Updated on 2025-08-25 GMT+08:00

Overview

Scenario

This section introduces a Pandas-like Python DataFrame SDK, enabling you to write data processing jobs using Python. Leveraging the powerful computational capabilities of the DataArts Fabric SQL kernel, it offers easy-to-use and efficient data processing functions for data scientists and AI engineers.
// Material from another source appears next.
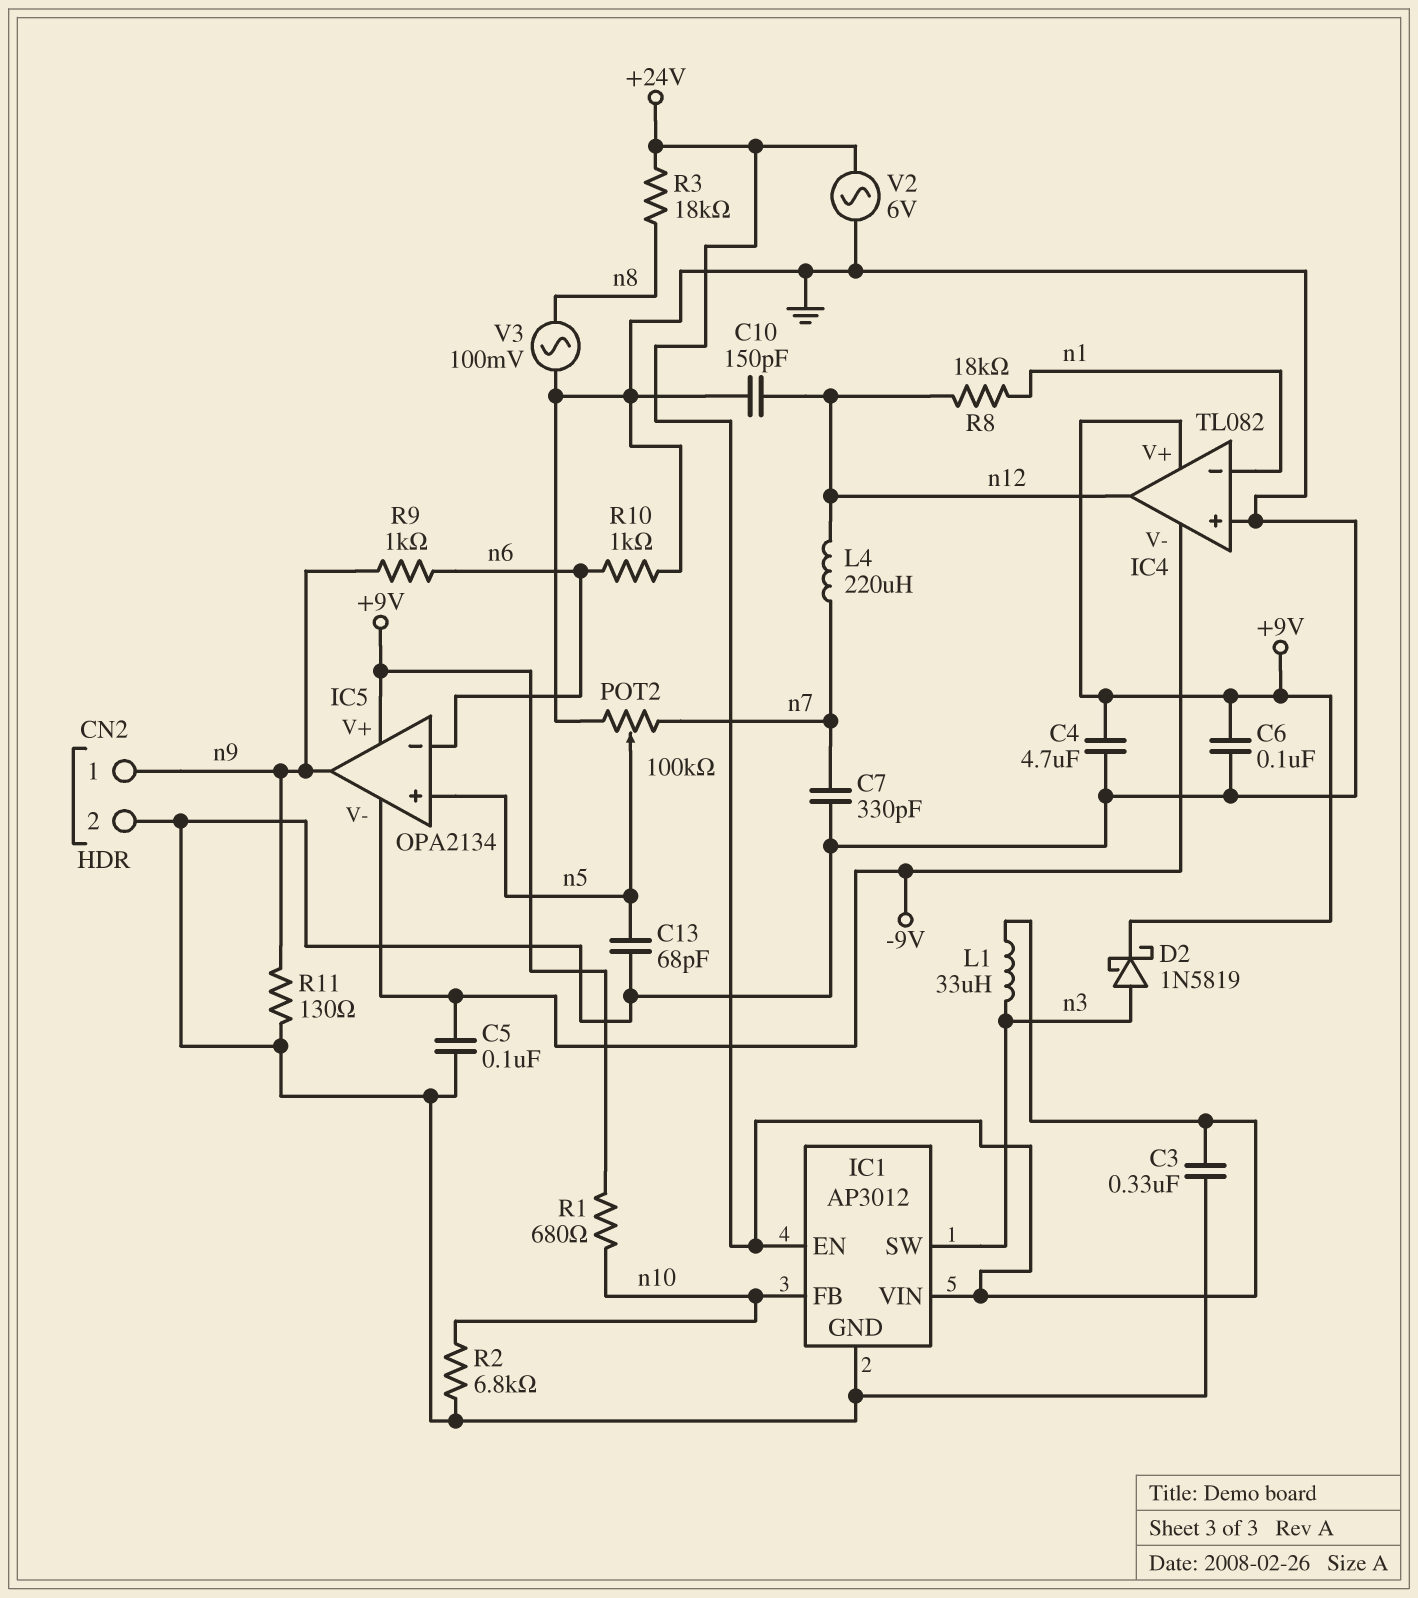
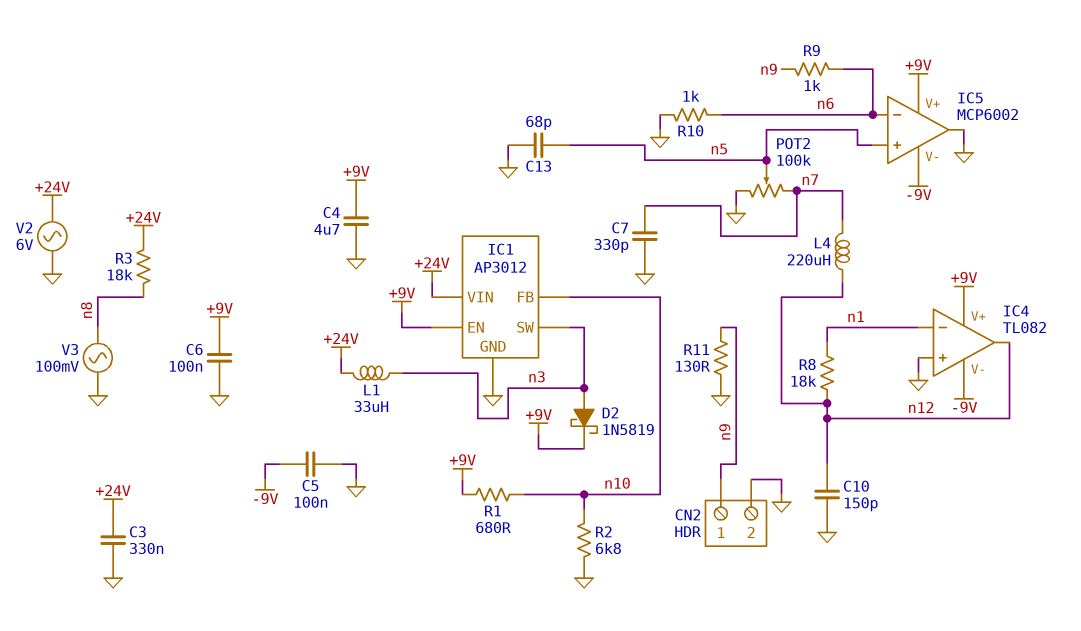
IC1 pin EN: +24V -> +9V
IC5: OPA2134 -> MCP6002
IC5 pin out: n9 -> GND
This feature is built upon the Ibis Python DataFrame open-source framework, integrating the Ibis frontend framework with the DataArts Fabric SQL engine. You can compose data processing scripts using the familiar Ibis DataFrame API. The Ibis framework translates these Python APIs into executable SQL statements for the DataArts Fabric SQL engine, ensuring efficient execution of computational logic within the engine.

What Is DataFrame?

A DataFrame is a two-dimensional tabular data structure akin to an Excel spreadsheet or a table in a relational database, supporting both row and column labels.

Its key features include:

  • Tabular structure: Data is organized in rows and columns, each capable of holding different data types like integers, strings, floats, and more.
  • Indexing support: Both rows and columns typically come with indexes, facilitating easier data selection, manipulation, and analysis.
  • Comprehensive functionality: Supports operations such as data cleansing, transformation, aggregation, merging, making it an essential tool for data analysis and scientific computation.